What managers need to know about the FMLA

by Managing People At Work on September 2, 2008

When employees request time off because of a health condition or to care for a family member’s health problem, you need to know whether that leave could qualify under the Family and Medical Leave Act (FMLA).

The 1993 law allows qualified employees to take up to 12 weeks of unpaid leave each year for the birth or adoption of a child, to care for their own “serious” health condition or to care for an immediate family member who has a “serious” condition.

Employees don’t specifically need to cite the law or say they need “FMLA leave.” It’s your responsibility as the employer to identify leave requests that could qualify as job-protected FMLA leave. If you suspect a leave request could qualify, you should notify HR right away.

Here are more specifics on the law:

Which employees are eligible?

To be eligible for unpaid leave, employees must have worked here for at least 12 months and logged at least 1,250 hours of service (slightly more than 24 hours per week).

How much leave is allowed?

Eligible employees can take up to 12 weeks of unpaid, job-protected leave during a 12-month period. The law refers to unpaid leave; it doesn’t require paid leave during those 12 weeks.

Eligible leave doesn’t have to come in one-week or even one-day chunks. The law allows some employees to take “intermittent” FMLA leave, which can be for one hour or less.

FMLA does permit employees to elect (or employers to require the employee) to use accrued paid leave, such as vacation or sick leave, for some or all of the FMLA leave period.

What’s an ‘illegal’ manager action?

You can’t prohibit eligible employees from taking FMLA leave. Nor are you allowed to consider FMLA leave as a negative factor in any employment action, such as hiring, firing, promotion or discipline. You also can’t punish employees for complaining about a violation of the law.
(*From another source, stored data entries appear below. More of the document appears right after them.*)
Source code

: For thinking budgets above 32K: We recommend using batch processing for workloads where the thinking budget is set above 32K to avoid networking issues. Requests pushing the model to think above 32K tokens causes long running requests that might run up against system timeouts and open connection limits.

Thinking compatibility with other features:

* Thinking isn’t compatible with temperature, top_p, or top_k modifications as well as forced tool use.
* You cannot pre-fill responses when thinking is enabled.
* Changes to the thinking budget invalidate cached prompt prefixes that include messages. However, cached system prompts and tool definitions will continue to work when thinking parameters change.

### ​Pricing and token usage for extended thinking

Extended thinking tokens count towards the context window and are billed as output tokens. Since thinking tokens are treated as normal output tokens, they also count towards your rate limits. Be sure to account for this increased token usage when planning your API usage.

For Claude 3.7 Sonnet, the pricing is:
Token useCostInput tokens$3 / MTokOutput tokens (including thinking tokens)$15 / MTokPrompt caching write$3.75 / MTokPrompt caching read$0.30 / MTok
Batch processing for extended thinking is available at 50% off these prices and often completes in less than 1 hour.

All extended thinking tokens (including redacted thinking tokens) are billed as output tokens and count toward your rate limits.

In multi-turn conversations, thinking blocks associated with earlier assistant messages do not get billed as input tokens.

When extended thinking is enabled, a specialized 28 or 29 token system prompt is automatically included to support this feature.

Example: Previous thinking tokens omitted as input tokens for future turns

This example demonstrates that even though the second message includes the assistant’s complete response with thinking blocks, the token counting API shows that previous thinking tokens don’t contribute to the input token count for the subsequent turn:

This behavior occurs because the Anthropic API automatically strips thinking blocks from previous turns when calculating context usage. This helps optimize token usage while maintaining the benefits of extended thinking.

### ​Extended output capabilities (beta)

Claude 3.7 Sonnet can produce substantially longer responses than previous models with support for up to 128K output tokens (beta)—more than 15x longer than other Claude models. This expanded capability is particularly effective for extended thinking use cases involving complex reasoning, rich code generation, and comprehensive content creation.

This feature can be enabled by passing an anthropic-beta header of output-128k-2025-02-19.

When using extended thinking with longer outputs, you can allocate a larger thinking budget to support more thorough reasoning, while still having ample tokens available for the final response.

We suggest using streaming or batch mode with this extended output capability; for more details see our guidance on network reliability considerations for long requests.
After FMLA leave is over, employees must be able to return to the same or an equivalent position with equal pay, benefits and perks. The new position must involve the same or substantially similar duties, responsibilities and authority as the pre-leave position.

Employees on FMLA leave continue to earn health benefits.

What reasons qualify for leave?

Qualified employees are allowed to take FMLA leave for any of these reasons:

Child care. To care for the employee’s child after birth, adoption or foster care. (Both women and men can take FMLA leave for birth and adoption.)

Family illness. To care for the employee’s spouse, child or parent (not extended family) who has a “serious” health condition.

Own illness. For the employee’s own “serious” condition that makes him or her unable to perform the job.

What is considered a ‘serious’ health condition?

The question of which ailments qualify as “serious” conditions is a tricky one. Basically, the law defines a “serious condition” as one that requires in-patient hospital care or causes a three-day incapacity with continuing treatment by a health care provider.

That can include heart attacks, most cancers, back conditions that require extensive therapy, strokes, spinal injuries, certain respiratory conditions, severe arthritis and injuries resulting from accidents. Pregnancy, morning sickness, prenatal care, childbirth and recovery from childbirth also qualify.

But that list isn’t complete. Courts are constantly debating which ailments qualify as “serious” and which don’t.

Employers have the right to demand medical certification from a doctor to make a decision on whether a condition qualifies.

Advice: Bring the issue to HR’s attention whenever you suspect an ailment might qualify for FMLA protections.

Can you deny FMLA leave to certain employees?

FMLA does establish a class of workers known as “key” employees to whom employers can deny reinstatement from FMLA leave if doing so would cause the business “substantial and grievous economic injury.” You can’t deny FMLA leave to a key employee, only reinstatement. “Key” employees are salaried employees whose earnings are in your organization’s top 10 percent.

Also, if you can prove that you would have terminated the employee if he or she had been at work (say, if the company closed a department where the employee worked), you can also terminate the employee while he or she is on FMLA leave.

Must employees notify you?

Eligible employees who want to take FMLA leave must give you 30 days’ advance notice when the need is foreseeable, such as when a pregnant employee anticipates time off for childbirth.

When FMLA leave is not foreseeable, they need to inform you as soon as practicable, which usually means one or two business days.

Remember, employees don’t need to mention FMLA as long as they provide enough information to decide that the leave qualifies. In short, the burden is on employers to recognize that leave may qualify.